(Records drawn from a dataset)
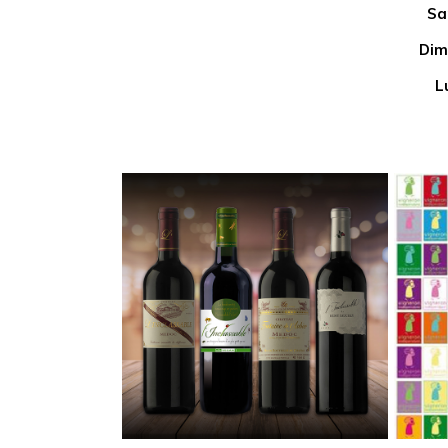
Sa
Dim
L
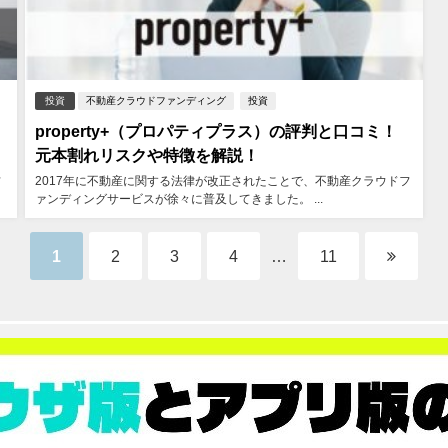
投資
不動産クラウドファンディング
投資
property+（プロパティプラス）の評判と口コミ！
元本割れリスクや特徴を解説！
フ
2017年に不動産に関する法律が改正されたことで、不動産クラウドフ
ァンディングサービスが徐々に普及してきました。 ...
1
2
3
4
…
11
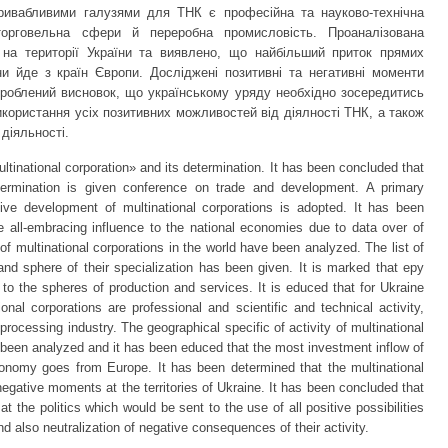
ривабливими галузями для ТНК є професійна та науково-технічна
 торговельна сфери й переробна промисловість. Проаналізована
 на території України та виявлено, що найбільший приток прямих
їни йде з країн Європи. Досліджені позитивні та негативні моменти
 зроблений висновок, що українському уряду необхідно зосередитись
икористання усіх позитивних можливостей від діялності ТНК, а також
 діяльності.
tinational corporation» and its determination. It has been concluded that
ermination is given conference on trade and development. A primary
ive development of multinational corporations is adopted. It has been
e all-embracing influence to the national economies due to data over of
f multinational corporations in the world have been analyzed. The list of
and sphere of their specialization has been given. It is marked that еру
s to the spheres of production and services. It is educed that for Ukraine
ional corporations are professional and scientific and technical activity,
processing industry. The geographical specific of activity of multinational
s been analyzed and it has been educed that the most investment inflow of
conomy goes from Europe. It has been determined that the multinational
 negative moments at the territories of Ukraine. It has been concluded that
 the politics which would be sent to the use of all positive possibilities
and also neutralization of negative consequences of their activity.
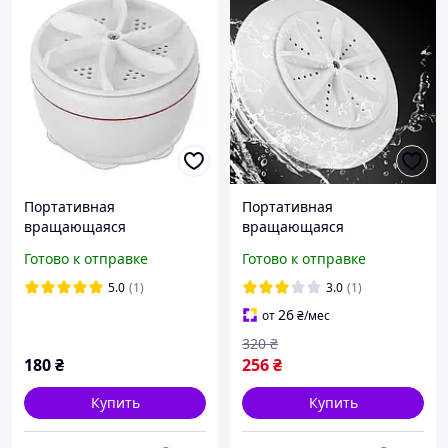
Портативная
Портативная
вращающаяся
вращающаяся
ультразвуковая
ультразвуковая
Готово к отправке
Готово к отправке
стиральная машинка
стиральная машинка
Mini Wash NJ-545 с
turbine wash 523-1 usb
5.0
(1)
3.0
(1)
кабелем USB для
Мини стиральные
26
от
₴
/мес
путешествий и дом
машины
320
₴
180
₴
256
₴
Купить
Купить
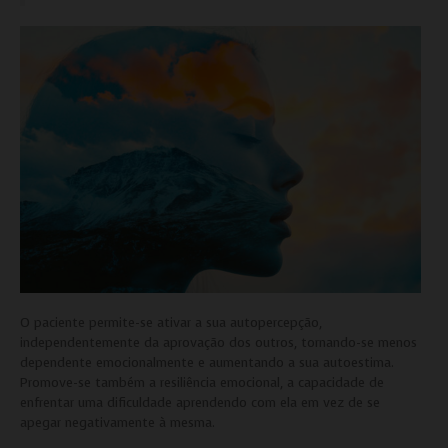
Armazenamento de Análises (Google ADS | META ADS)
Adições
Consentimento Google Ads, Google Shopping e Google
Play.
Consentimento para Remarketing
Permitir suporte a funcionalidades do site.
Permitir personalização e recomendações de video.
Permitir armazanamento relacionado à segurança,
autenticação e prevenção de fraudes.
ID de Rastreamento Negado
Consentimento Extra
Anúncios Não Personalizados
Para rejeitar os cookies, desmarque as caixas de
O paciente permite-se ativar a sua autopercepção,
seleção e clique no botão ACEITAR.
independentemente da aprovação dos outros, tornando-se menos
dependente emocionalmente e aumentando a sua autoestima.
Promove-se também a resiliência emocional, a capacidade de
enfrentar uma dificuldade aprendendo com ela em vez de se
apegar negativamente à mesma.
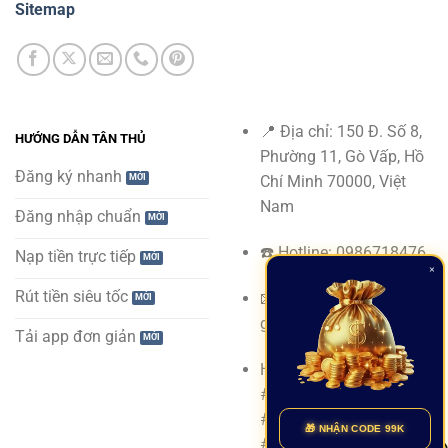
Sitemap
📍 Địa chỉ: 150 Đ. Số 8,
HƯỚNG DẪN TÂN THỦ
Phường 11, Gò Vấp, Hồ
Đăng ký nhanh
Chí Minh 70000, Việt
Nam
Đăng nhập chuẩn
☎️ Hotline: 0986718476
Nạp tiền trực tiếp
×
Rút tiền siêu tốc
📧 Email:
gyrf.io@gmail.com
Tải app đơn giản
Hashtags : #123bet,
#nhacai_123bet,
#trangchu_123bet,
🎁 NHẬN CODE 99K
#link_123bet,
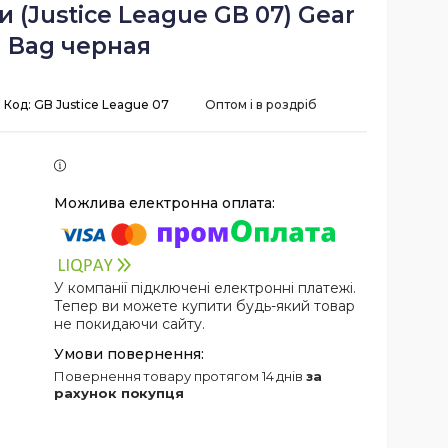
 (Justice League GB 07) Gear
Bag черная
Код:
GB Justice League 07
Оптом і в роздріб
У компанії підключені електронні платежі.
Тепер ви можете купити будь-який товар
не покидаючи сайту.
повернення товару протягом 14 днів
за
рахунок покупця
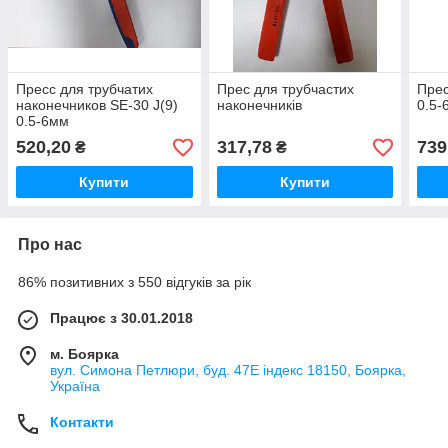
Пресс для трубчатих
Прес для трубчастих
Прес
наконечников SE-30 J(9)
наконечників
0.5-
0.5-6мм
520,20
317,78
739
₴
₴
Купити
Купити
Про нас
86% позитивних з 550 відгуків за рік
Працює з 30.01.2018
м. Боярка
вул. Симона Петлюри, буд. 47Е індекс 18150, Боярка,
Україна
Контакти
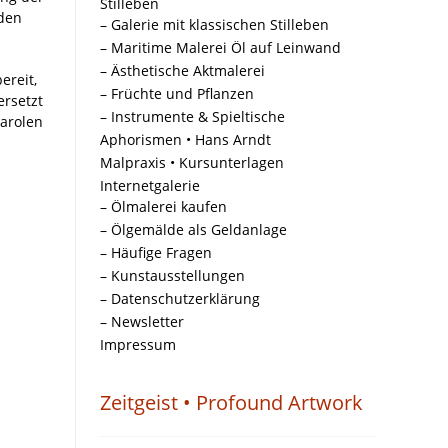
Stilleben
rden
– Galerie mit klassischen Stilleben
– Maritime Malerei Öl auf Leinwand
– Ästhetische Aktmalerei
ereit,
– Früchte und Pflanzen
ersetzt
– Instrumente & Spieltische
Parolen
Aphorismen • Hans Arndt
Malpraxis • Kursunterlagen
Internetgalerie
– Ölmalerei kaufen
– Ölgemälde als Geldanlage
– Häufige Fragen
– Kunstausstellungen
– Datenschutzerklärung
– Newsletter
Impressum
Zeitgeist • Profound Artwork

...

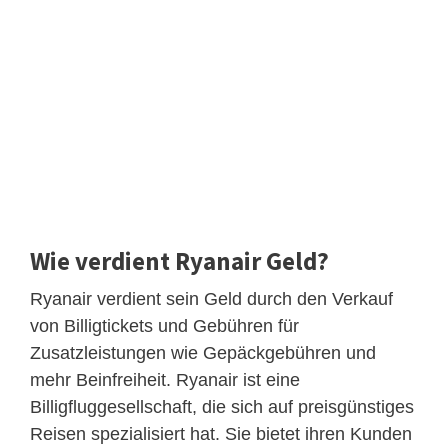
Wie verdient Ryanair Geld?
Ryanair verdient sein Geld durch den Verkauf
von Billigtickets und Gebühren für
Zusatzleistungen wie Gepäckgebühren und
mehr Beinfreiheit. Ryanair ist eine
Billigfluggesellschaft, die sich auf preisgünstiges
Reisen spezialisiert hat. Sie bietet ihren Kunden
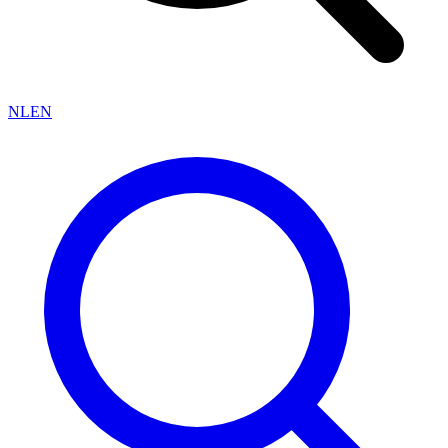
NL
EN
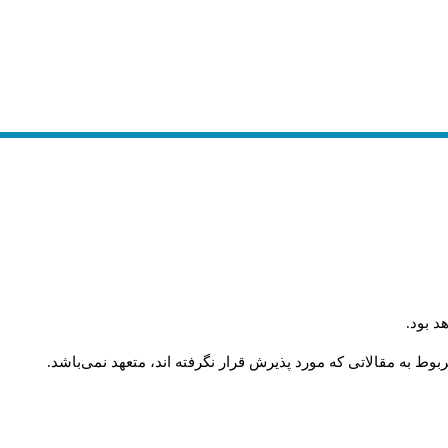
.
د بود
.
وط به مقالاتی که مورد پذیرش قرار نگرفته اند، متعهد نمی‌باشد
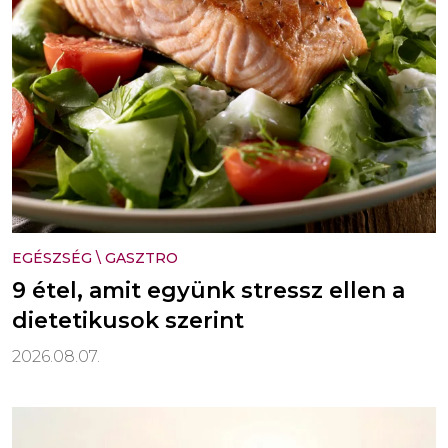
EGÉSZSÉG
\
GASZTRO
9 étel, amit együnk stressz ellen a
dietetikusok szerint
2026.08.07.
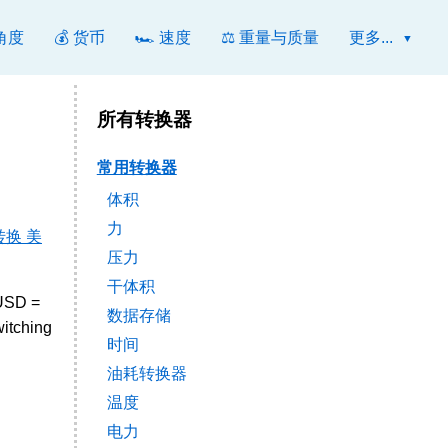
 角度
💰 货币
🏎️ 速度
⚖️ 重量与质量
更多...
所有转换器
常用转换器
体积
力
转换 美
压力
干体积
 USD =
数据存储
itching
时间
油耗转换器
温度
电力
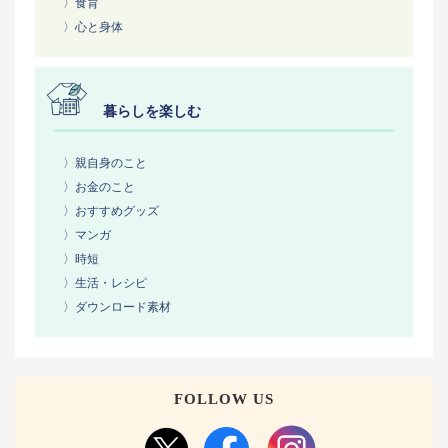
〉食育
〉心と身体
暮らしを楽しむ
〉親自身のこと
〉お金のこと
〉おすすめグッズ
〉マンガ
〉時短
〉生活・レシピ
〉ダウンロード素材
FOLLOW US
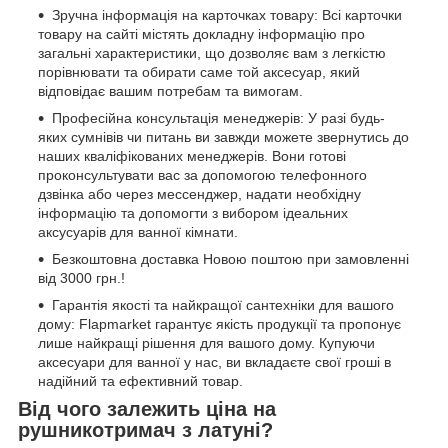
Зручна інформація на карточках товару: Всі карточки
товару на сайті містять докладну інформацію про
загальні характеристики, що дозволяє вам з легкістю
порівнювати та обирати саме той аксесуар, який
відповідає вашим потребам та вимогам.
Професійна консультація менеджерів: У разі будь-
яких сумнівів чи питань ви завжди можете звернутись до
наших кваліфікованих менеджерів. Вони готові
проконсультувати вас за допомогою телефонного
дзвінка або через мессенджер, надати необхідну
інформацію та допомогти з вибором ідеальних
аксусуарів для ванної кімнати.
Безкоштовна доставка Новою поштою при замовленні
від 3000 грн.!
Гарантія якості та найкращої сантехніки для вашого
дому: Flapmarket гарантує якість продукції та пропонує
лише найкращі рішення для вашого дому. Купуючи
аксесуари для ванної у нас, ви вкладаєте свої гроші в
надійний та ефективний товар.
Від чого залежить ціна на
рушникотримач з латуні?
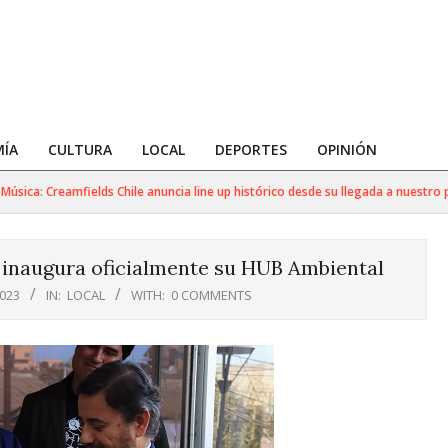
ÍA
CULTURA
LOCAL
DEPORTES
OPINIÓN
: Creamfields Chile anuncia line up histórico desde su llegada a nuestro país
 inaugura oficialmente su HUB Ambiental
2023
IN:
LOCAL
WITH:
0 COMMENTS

-- What the exercise asks --
Show every line of the data in which the word "League" appears.

-- Answer for the task --
 (Justice League GB 07) Gear
GB Justice League 07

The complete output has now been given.